Task to complete:
Word for word, reproduce all entries below, leaving every picture out.

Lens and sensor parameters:
- Opening Delimiter -
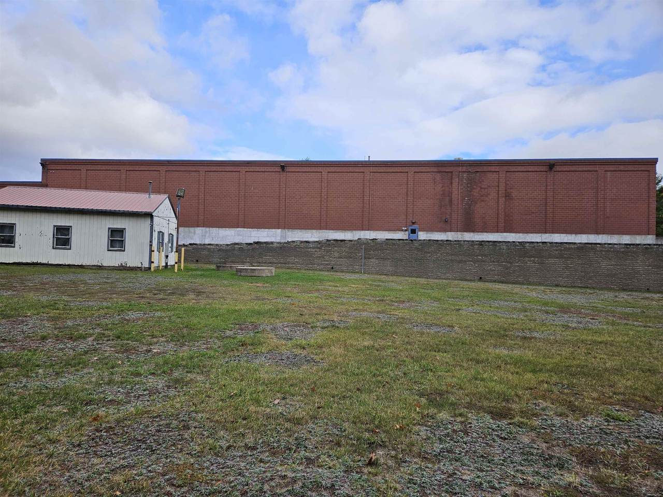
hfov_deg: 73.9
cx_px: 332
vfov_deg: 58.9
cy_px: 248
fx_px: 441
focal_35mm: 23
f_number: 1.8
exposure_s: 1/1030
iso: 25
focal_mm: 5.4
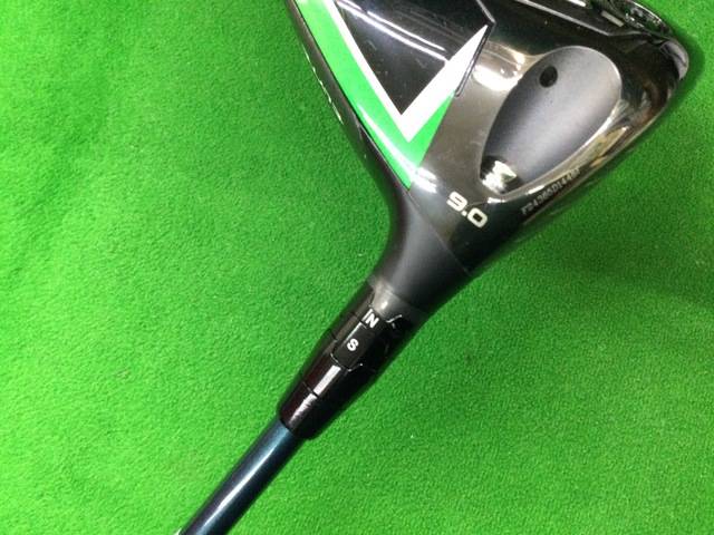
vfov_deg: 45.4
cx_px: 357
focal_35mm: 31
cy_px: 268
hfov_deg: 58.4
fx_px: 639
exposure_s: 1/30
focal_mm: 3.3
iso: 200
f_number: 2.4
- Closing Delimiter -
Task answer:
hfov_deg: 73.9
cx_px: 332
vfov_deg: 58.9
cy_px: 248
fx_px: 441
focal_35mm: 23
f_number: 1.8
exposure_s: 1/1030
iso: 25
focal_mm: 5.4
vfov_deg: 45.4
cx_px: 357
focal_35mm: 31
cy_px: 268
hfov_deg: 58.4
fx_px: 639
exposure_s: 1/30
focal_mm: 3.3
iso: 200
f_number: 2.4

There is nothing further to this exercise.